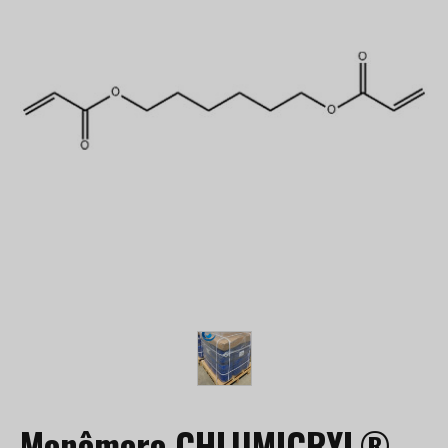
Monômero CHLUMICRYL®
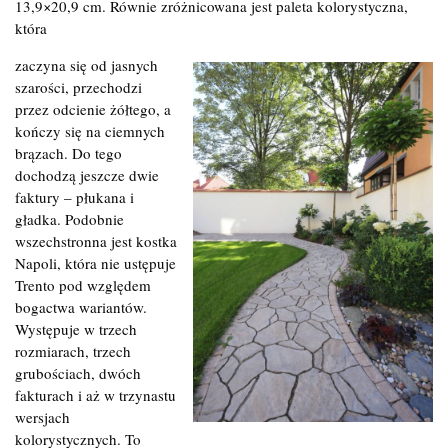
13,9×20,9 cm. Równie zróżnicowana jest paleta kolorystyczna,
która
zaczyna się od jasnych
szarości, przechodzi
przez odcienie żółtego, a
kończy się na ciemnych
brązach. Do tego
dochodzą jeszcze dwie
faktury – płukana i
gładka. Podobnie
wszechstronna jest kostka
Napoli, która nie ustępuje
Trento pod względem
bogactwa wariantów.
Występuje w trzech
rozmiarach, trzech
grubościach, dwóch
fakturach i aż w trzynastu
wersjach
kolorystycznych. To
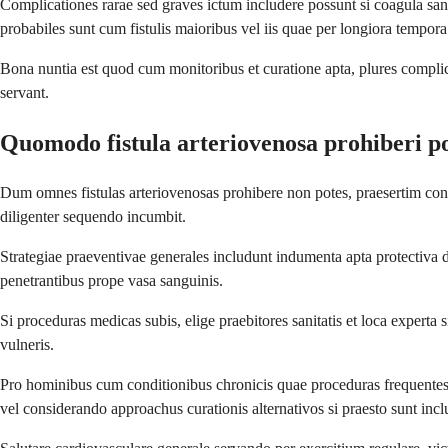
Complicationes rarae sed graves ictum includere possunt si coagula sa
probabiles sunt cum fistulis maioribus vel iis quae per longiora tempora
Bona nuntia est quod cum monitoribus et curatione apta, plures complica
servant.
Quomodo fistula arteriovenosa prohiberi po
Dum omnes fistulas arteriovenosas prohibere non potes, praesertim co
diligenter sequendo incumbit.
Strategiae praeventivae generales includunt indumenta apta protectiva du
penetrantibus prope vasa sanguinis.
Si proceduras medicas subis, elige praebitores sanitatis et loca experta 
vulneris.
Pro hominibus cum conditionibus chronicis quae proceduras frequentes r
vel considerando approachus curationis alternativos si praesto sunt incl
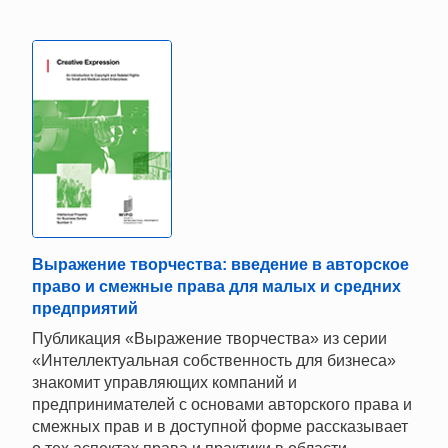
Выражение творчества: введение в авторское
право и смежные права для малых и средних
предприятий
Публикация «Выражение творчества» из серии
«Интеллектуальная собственность для бизнеса»
знакомит управляющих компаний и
предпринимателей с основами авторского права и
смежных прав и в доступной форме рассказывает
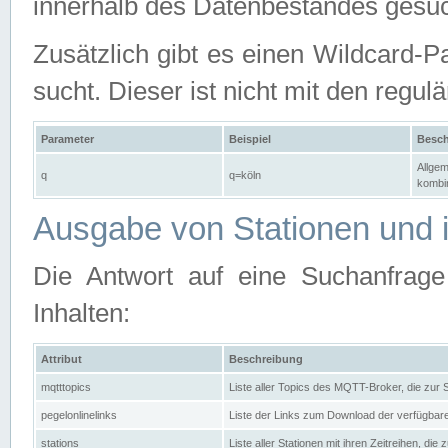
innerhalb des Datenbestandes gesuc
Zusätzlich gibt es einen Wildcard-P
sucht. Dieser ist nicht mit den reg
Parameter
Beispiel
Besch
Allgem
q
q=köln
kombin
Ausgabe von Stationen und i
Die Antwort auf eine Suchanfrag
Inhalten:
Attribut
Beschreibung
mqtttopics
Liste aller Topics des MQTT-Broker, die zur
pegelonlinelinks
Liste der Links zum Download der verfügba
stations
Liste aller Stationen mit ihren Zeitreihen, di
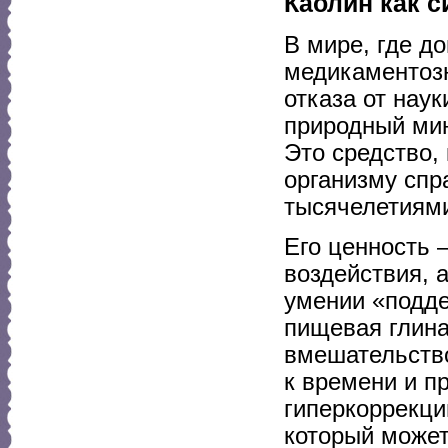
Каолин как 
В мире, где д
медикаментозн
отказа от наук
природный мин
Это средство,
организму спр
тысячелетиями
Его ценность 
воздействия, а
умении «подде
пищевая глин
вмешательство
к времени и п
гиперкоррекци
который может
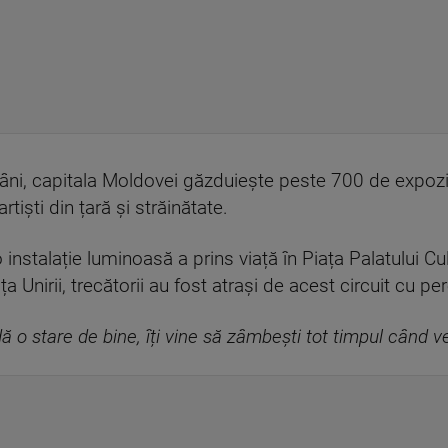
 capitala Moldovei găzduiește peste 700 de expoziții,
iști din țară și străinătate.
 instalație luminoasă a prins viață în Piața Palatului Cul
ața Unirii, trecătorii au fost atrași de acest circuit cu per
dă o stare de bine, îți vine să zâmbești tot timpul când vez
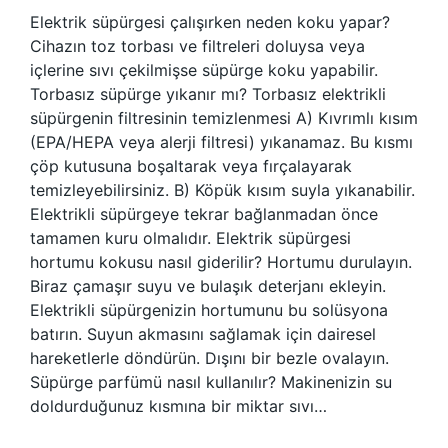
Elektrik süpürgesi çalışırken neden koku yapar?
Cihazın toz torbası ve filtreleri doluysa veya
içlerine sıvı çekilmişse süpürge koku yapabilir.
Torbasız süpürge yıkanır mı? Torbasız elektrikli
süpürgenin filtresinin temizlenmesi A) Kıvrımlı kısım
(EPA/HEPA veya alerji filtresi) yıkanamaz. Bu kısmı
çöp kutusuna boşaltarak veya fırçalayarak
temizleyebilirsiniz. B) Köpük kısım suyla yıkanabilir.
Elektrikli süpürgeye tekrar bağlanmadan önce
tamamen kuru olmalıdır. Elektrik süpürgesi
hortumu kokusu nasıl giderilir? Hortumu durulayın.
Biraz çamaşır suyu ve bulaşık deterjanı ekleyin.
Elektrikli süpürgenizin hortumunu bu solüsyona
batırın. Suyun akmasını sağlamak için dairesel
hareketlerle döndürün. Dışını bir bezle ovalayın.
Süpürge parfümü nasıl kullanılır? Makinenizin su
doldurduğunuz kısmına bir miktar sıvı…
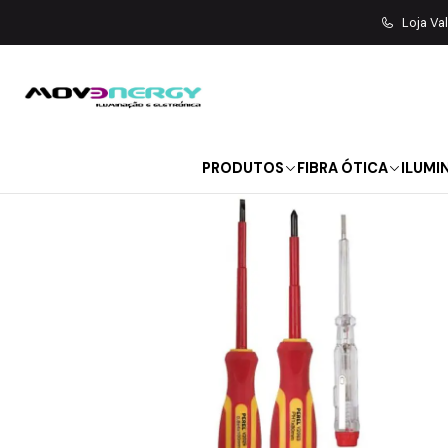
Início
FE
Loja Va
PRODUTOS
FIBRA ÓTICA
ILUMI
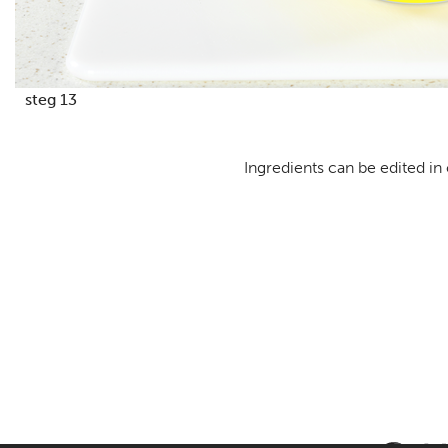
steg 13
Ingredients can be edited in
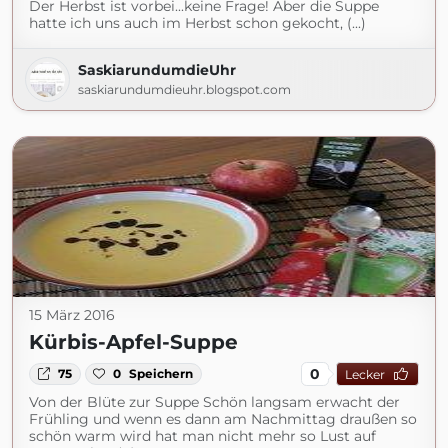
Der Herbst ist vorbei...keine Frage! Aber die Suppe
hatte ich uns auch im Herbst schon gekocht, (...)
SaskiarundumdieUhr
saskiarundumdieuhr.blogspot.com
15 März 2016
Kürbis-Apfel-Suppe
0
75
0
Speichern
Lecker
Von der Blüte zur Suppe Schön langsam erwacht der
Frühling und wenn es dann am Nachmittag draußen so
schön warm wird hat man nicht mehr so Lust auf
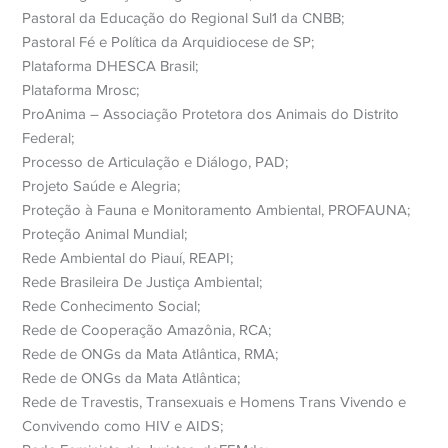
Pastoral da Educação do Regional Sul1 da CNBB;
Pastoral Fé e Política da Arquidiocese de SP;
Plataforma DHESCA Brasil;
Plataforma Mrosc;
ProAnima – Associação Protetora dos Animais do Distrito
Federal;
Processo de Articulação e Diálogo, PAD;
Projeto Saúde e Alegria;
Proteção à Fauna e Monitoramento Ambiental, PROFAUNA;
Proteção Animal Mundial;
Rede Ambiental do Piauí, REAPI;
Rede Brasileira De Justiça Ambiental;
Rede Conhecimento Social;
Rede de Cooperação Amazônia, RCA;
Rede de ONGs da Mata Atlântica, RMA;
Rede de ONGs da Mata Atlântica;
Rede de Travestis, Transexuais e Homens Trans Vivendo e
Convivendo como HIV e AIDS;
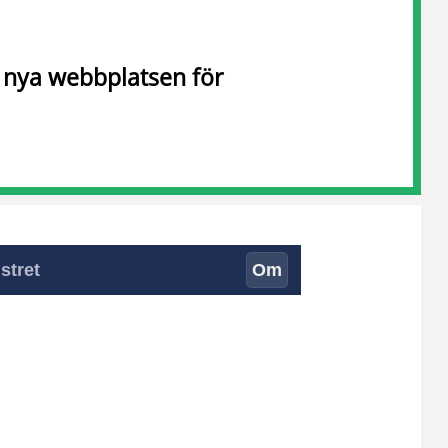
n nya webbplatsen för
stret
Om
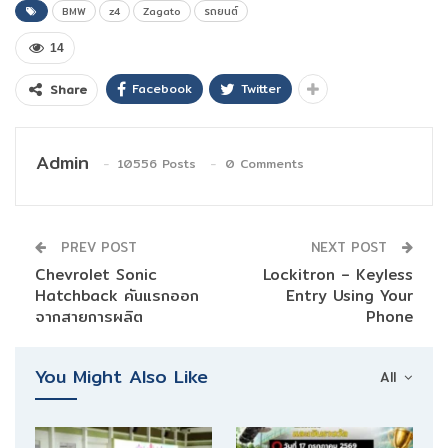
BMW
z4
Zagato
รถยนต์
14
Facebook
Twitter
Share
Admin
10556 Posts
0 Comments
PREV POST
NEXT POST
Chevrolet Sonic
Lockitron – Keyless
Hatchback คันแรกออก
Entry Using Your
จากสายการผลิต
Phone
You Might Also Like
All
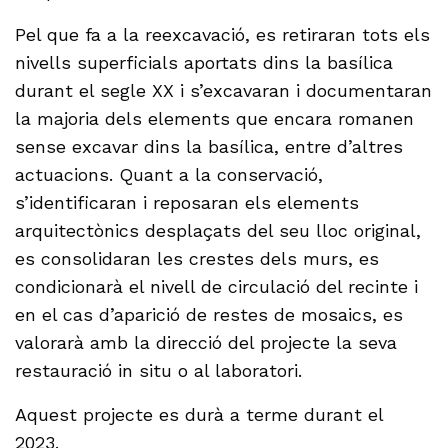
Pel que fa a la reexcavació, es retiraran tots els
nivells superficials aportats dins la basílica
durant el segle XX i s’excavaran i documentaran
la majoria dels elements que encara romanen
sense excavar dins la basílica, entre d’altres
actuacions. Quant a la conservació,
s’identificaran i reposaran els elements
arquitectònics desplaçats del seu lloc original,
es consolidaran les crestes dels murs, es
condicionarà el nivell de circulació del recinte i
en el cas d’aparició de restes de mosaics, es
valorarà amb la direcció del projecte la seva
restauració in situ o al laboratori.
Aquest projecte es durà a terme durant el
2023.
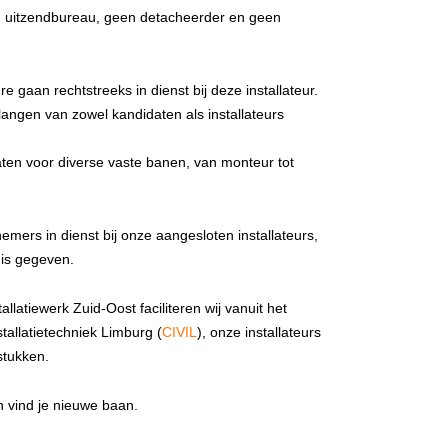
en uitzendbureau, geen detacheerder en geen
e gaan rechtstreeks in dienst bij deze installateur.
elangen van zowel kandidaten als installateurs
aten voor diverse vaste banen, van monteur tot
ers in dienst bij onze aangesloten installateurs,
 is gegeven.
llatiewerk Zuid-Oost faciliteren wij vanuit het
allatietechniek Limburg (
CIVIL
), onze installateurs
stukken.
 vind je nieuwe baan.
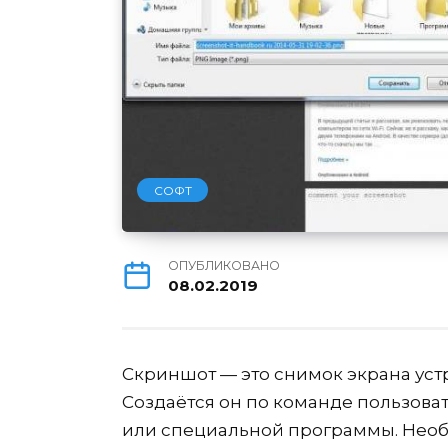
СОФТ
ОПУБЛИКОВАНО
08.02.2019
Скриншот — это снимок экрана ус
Создаётся он по команде пользов
или специальной программы. Необ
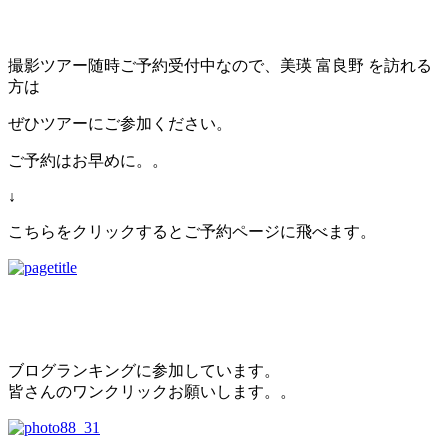
撮影ツアー随時ご予約受付中なので、美瑛 富良野 を訪れる
方は
ぜひツアーにご参加ください。
ご予約はお早めに。。
↓
こちらをクリックするとご予約ページに飛べます。
ブログランキングに参加しています。
皆さんのワンクリックお願いします。。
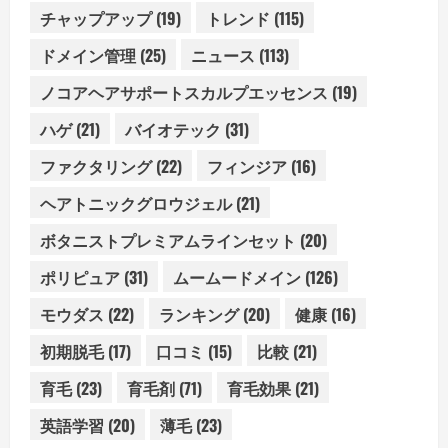
チャップアップ
(19)
トレンド
(115)
ドメイン管理
(25)
ニュース
(113)
ノコアヘアサポートスカルプエッセンス
(19)
ハゲ
(21)
バイオテック
(31)
ファクタリング
(22)
フィンジア
(16)
ヘアトニックグロウジェル
(21)
ボタニストプレミアムラインセット
(20)
ポリピュア
(31)
ムームードメイン
(126)
モウダス
(22)
ランキング
(20)
健康
(16)
初期脱毛
(17)
口コミ
(15)
比較
(21)
育毛
(23)
育毛剤
(71)
育毛効果
(21)
英語学習
(20)
薄毛
(23)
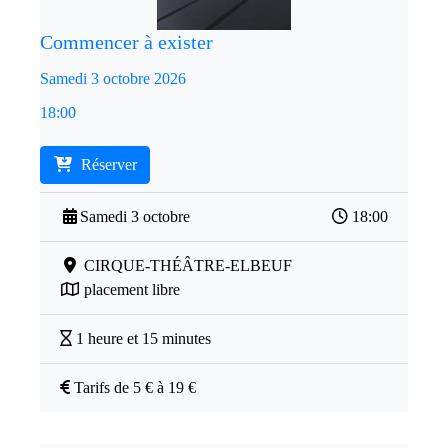
Commencer à exister
Samedi 3 octobre 2026
18:00
Réserver
Samedi 3 octobre
18:00
CIRQUE-THÉÂTRE-ELBEUF
placement libre
1 heure et 15 minutes
Tarifs de 5 € à 19 €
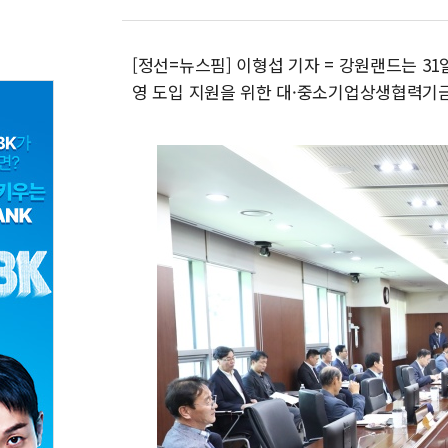
[정선=뉴스핌] 이형섭 기자 = 강원랜드는 31일
영 도입 지원을 위한 대·중소기업상생협력기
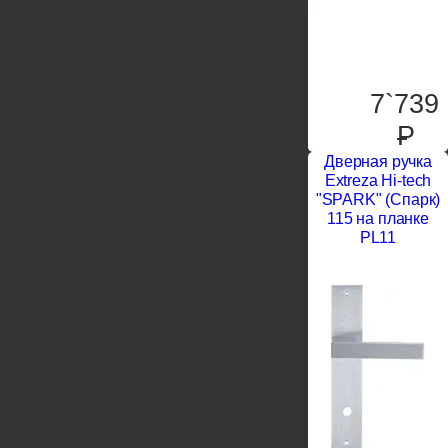
7`739
P
Дверная ручка
Extreza Hi-tech
"SPARK" (Спарк)
115 на планке
PL11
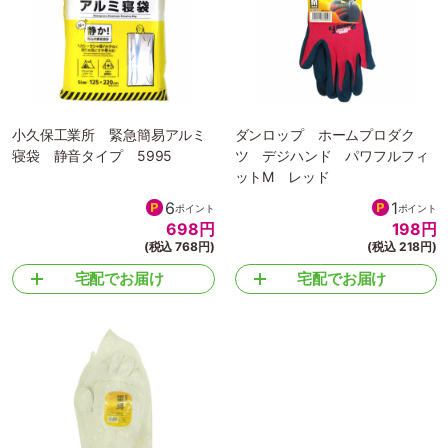
小久保工業所 緊急簡易アルミ
ダンロップ ホームプロダク
寝袋 静音タイプ 5995
ツ デジハンド パワフルフィ
ットM レッド
6
1
ポイント
ポイント
698
円
198
円
(税込 768円)
(税込 218円)
宅配でお届け
宅配でお届け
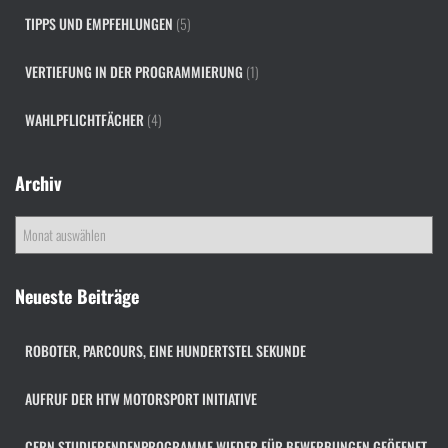
TIPPS UND EMPFEHLUNGEN
(5)
VERTIEFUNG IN DER PROGRAMMIERUNG
(1)
WAHLPFLICHTFÄCHER
(4)
Archiv
A
r
c
h
Neueste Beiträge
i
v
ROBOTER, PARCOURS, EINE HUNDERTSTEL SEKUNDE
AUFRUF DER HTW MOTORSPORT INITIATIVE
CERN STUDIERENDENPROGRAMME WIEDER FÜR BEWERBUNGEN GEÖFFNET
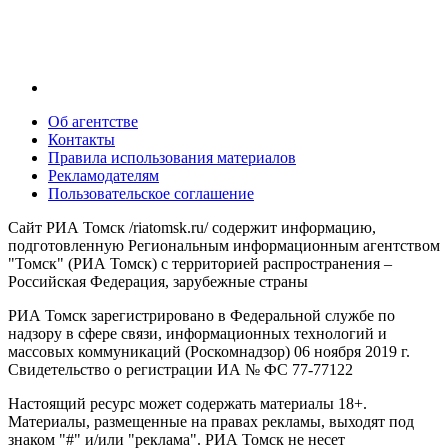
Об агентстве
Контакты
Правила использования материалов
Рекламодателям
Пользовательское соглашение
Сайт РИА Томск /riatomsk.ru/ содержит информацию,
подготовленную Региональным информационным агентством
"Томск" (РИА Томск) с территорией распространения –
Российская Федерация, зарубежные страны
РИА Томск зарегистрировано в Федеральной службе по
надзору в сфере связи, информационных технологий и
массовых коммуникаций (Роскомнадзор) 06 ноября 2019 г.
Свидетельство о регистрации ИА № ФС 77-77122
Настоящий ресурс может содержать материалы 18+.
Материалы, размещенные на правах рекламы, выходят под
знаком "#" и/или "реклама". РИА Томск не несет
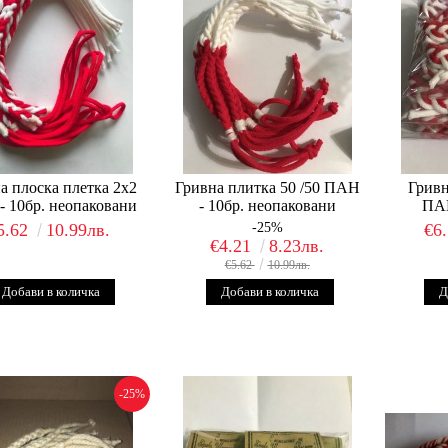
а плоска плетка 2х2
Гривна плитка 50 /50 ПАН
Гривн
 10бр. неопаковани
- 10бр. неопаковани
ПАН
5.62
10.99лв.
-25%
€6
€4.21
8.23лв.
€5.62
10.99лв.
-25%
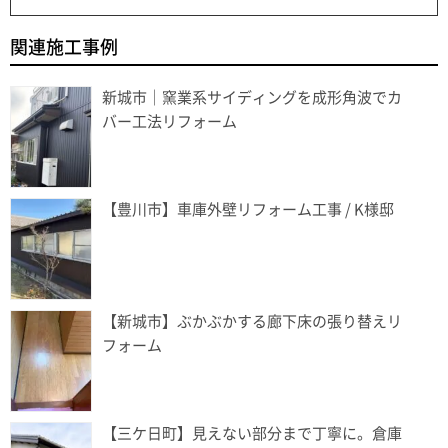
関連施工事例
新城市｜窯業系サイディングを成形角波でカ
バー工法リフォーム
【豊川市】車庫外壁リフォーム工事 / K様邸
【新城市】ぶかぶかする廊下床の張り替えリ
フォーム
【三ケ日町】見えない部分まで丁寧に。倉庫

------------------------

## YOUR TASK
Copy out word for word the lines of the entries above, beginning at the line that contains "Elektrik süpürgesi çalışırken" and ending after the line that contains "temizleyebilirsiniz. B) Köpük".

## EXERCISE RESPONSE
Elektrik süpürgesi çalışırken neden koku yapar?
Cihazın toz torbası ve filtreleri doluysa veya
içlerine sıvı çekilmişse süpürge koku yapabilir.
Torbasız süpürge yıkanır mı? Torbasız elektrikli
süpürgenin filtresinin temizlenmesi A) Kıvrımlı kısım
(EPA/HEPA veya alerji filtresi) yıkanamaz. Bu kısmı
çöp kutusuna boşaltarak veya fırçalayarak
temizleyebilirsiniz. B) Köpük kısım suyla yıkanabilir.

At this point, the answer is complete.